The easiest, and maybe the most common, is a list of segments with each segment broken down by the same dimension(s). That's as easy as calling aw_freeform_table once with each segment, adding a column with the segment name, and row binding them together. I might have time to work on this today.

But, other types of tables (segments broken down by other segments, dimension values broken down by a list of segments, etc.) require more thought and effort, and building the output data frame is less obvious, especially when it comes to naming columns.

benrwoodard commented 2 years ago

All really good thoughts to consider. My initial thought on the scope is maybe based on a single use case where I want to see 2 Target (A4T) segments, control and test, and the breakdown of Device Type or New vs Returning visitors. In other words, we lay out the intended result very clearly and set it as a 'limitation' much like that of the anomaly report. It has a specific purpose but can be used in a building block. What made me rethink this was the fact that for Marketing Channel breakdown of the 2 or 3 segments could be as many as 10-12 different function calls.

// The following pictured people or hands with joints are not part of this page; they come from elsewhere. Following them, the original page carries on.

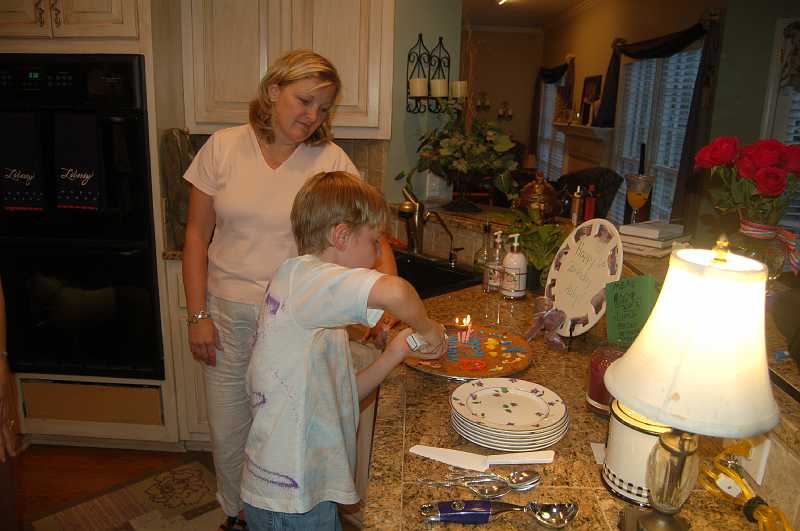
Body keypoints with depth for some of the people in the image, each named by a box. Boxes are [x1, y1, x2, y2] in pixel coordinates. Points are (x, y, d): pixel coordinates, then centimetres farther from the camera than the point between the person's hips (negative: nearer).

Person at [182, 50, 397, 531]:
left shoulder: (331, 160, -7)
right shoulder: (224, 147, -4)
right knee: (229, 432, 15)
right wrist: (198, 314, -3)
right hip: (229, 314, 2)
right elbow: (197, 237, 1)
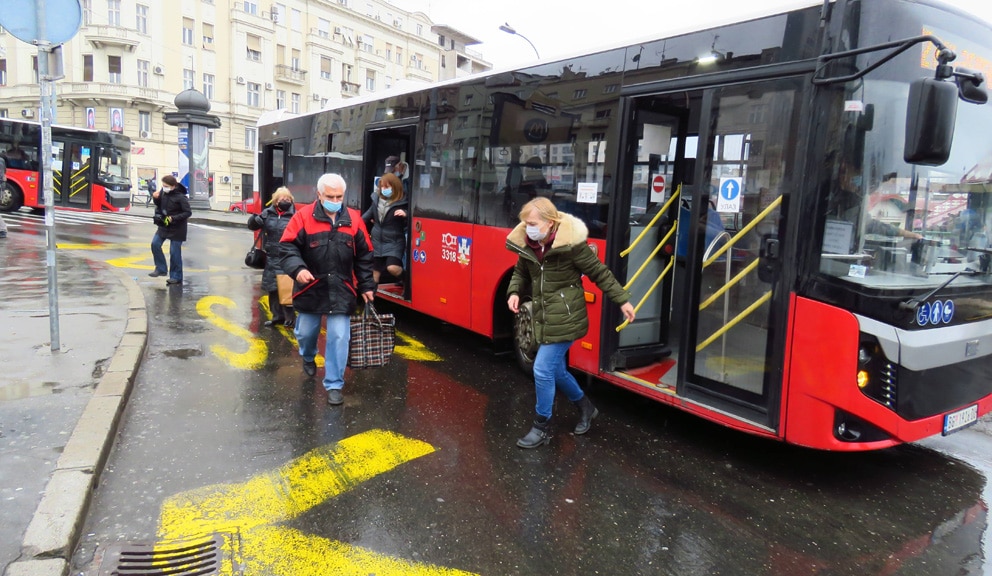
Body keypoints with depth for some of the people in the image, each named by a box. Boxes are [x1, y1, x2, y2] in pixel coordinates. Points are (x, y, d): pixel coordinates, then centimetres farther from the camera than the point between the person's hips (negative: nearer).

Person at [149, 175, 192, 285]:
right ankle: (161, 268, 17)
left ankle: (176, 277, 8)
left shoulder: (180, 197, -19)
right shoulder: (163, 192, -1)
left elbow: (188, 212, -18)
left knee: (174, 252, -2)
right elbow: (159, 205, 14)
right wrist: (156, 198, -7)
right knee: (155, 244, 1)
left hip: (176, 228, -7)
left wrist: (173, 218, -25)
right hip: (164, 226, 7)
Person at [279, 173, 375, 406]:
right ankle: (308, 358, 52)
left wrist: (366, 286, 7)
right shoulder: (304, 216, -7)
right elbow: (288, 247, -8)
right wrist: (298, 269, -26)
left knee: (339, 337, -4)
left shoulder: (354, 219, 0)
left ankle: (334, 385, 9)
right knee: (306, 331, 17)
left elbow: (363, 257, 7)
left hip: (341, 291, 0)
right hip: (310, 288, 0)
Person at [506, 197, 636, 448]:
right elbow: (521, 272, 15)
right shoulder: (527, 244, -2)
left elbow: (599, 272, -9)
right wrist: (514, 292, -5)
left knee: (543, 369, -7)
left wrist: (622, 300, -5)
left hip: (565, 318, -7)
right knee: (555, 369, 16)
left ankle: (542, 427, 13)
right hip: (543, 318, 7)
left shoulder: (570, 243, -19)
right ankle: (585, 407, 42)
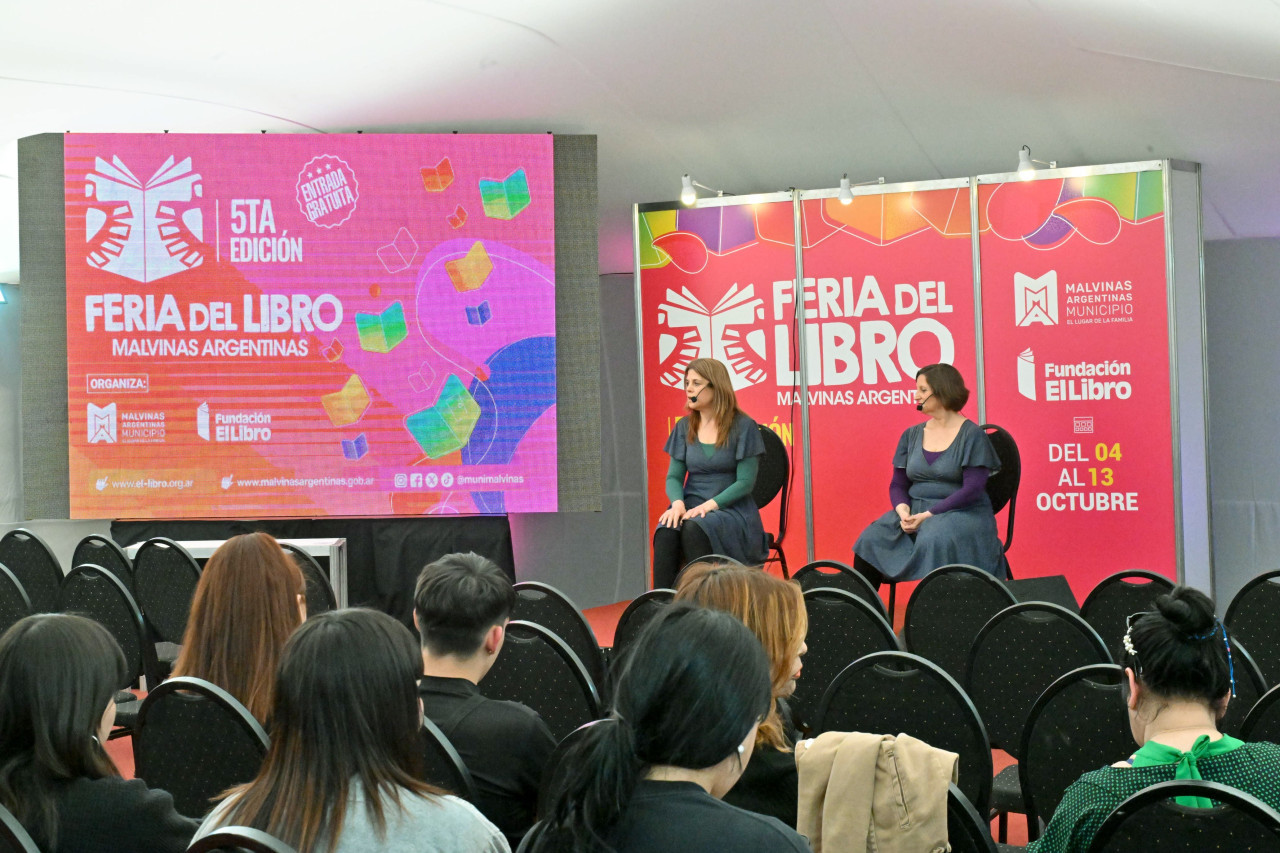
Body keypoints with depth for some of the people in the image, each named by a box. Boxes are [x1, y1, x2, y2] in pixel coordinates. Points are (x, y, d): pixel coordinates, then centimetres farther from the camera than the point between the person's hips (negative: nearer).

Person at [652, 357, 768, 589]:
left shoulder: (743, 427, -2)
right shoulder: (684, 427, 12)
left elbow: (746, 482, -7)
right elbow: (674, 476, 11)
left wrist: (710, 505, -20)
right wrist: (678, 503, -12)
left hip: (732, 511, -4)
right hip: (691, 506, 4)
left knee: (694, 529, -36)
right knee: (666, 532, -31)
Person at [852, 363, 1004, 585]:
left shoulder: (972, 435, -3)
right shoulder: (911, 435, 13)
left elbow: (972, 490, -12)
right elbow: (898, 484, 13)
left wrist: (927, 515, -18)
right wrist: (903, 512, -11)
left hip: (962, 514, -5)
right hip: (914, 511, 5)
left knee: (934, 540, -38)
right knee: (870, 540, -21)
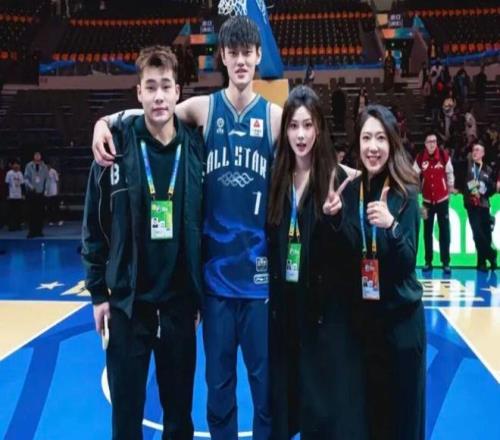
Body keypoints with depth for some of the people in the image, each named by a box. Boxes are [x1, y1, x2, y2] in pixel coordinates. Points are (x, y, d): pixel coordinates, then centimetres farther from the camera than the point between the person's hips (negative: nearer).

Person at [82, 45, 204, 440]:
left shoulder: (196, 147, -2)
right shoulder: (117, 145, -7)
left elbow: (206, 223, 3)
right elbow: (95, 225, -1)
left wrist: (201, 291, 4)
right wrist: (98, 291, -1)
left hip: (180, 298, 1)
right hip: (127, 299, -1)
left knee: (179, 406, 15)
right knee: (127, 408, 10)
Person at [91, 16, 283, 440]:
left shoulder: (276, 116, 3)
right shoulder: (202, 108, 2)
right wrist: (105, 122, -10)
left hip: (261, 269, 0)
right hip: (215, 269, 0)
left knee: (266, 376, 8)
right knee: (218, 379, 12)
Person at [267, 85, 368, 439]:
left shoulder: (337, 178, -7)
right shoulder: (277, 178, 5)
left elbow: (349, 250, -11)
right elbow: (270, 243, 9)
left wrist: (333, 217, -28)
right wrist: (271, 293, 2)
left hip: (327, 305, -4)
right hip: (285, 303, 4)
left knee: (330, 398, 4)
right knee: (289, 393, 14)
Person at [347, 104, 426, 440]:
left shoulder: (405, 194, -9)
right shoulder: (350, 191, 0)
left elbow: (408, 263, -14)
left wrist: (391, 226, -31)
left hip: (399, 316, -3)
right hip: (359, 315, 3)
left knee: (400, 405, 8)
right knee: (365, 405, 12)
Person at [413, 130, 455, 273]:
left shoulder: (444, 155, -12)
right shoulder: (420, 157, -9)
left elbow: (449, 173, 1)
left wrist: (450, 189, 8)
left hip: (442, 199, -1)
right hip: (427, 200, 1)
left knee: (445, 231, 0)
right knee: (427, 232, 9)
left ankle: (446, 262, 6)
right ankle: (428, 261, 18)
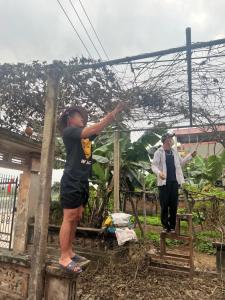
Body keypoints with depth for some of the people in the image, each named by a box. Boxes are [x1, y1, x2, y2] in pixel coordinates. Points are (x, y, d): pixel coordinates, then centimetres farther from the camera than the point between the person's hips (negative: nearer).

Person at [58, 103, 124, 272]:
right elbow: (95, 128, -16)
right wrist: (114, 113, -14)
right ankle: (64, 258, 4)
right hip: (71, 181, -8)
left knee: (77, 219, 11)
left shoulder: (86, 135, 20)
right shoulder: (68, 131, -4)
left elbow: (102, 126, 14)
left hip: (83, 182, 8)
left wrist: (116, 111, 5)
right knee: (69, 219, -5)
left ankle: (69, 252, 22)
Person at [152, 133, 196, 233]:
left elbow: (181, 163, 23)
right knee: (164, 205, 2)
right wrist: (159, 172, -32)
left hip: (174, 182, 5)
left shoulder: (174, 152, 13)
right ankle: (165, 226, 16)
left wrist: (190, 156, 15)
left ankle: (172, 226, 20)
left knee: (174, 205, 8)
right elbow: (154, 165, -13)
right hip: (164, 182, -5)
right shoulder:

charlie-gallagher commented 2 years ago

Sorry, I'm not sure I understand why 2 or 3 segments would generate 10-12 function calls? I was thinking we would just call aw_freeform_table once for each segment via map.

lapply(my_segs,
  function(seg) aw_freeform_table(segmentId = seg, ...)
)

We might be able to squeeze more efficiency out of it by making some more optimized queries. The technique I used in aw_segment_table might be a start. But we would be talking about a potentially large effort, and since most people aren't comparing >10 segments usually, I don't think the benefits outweigh the costs.

But maybe I've misunderstood your point? Lemme know

benrwoodard commented 2 years ago

I think you are right on this one. Thanks for walking through that with me.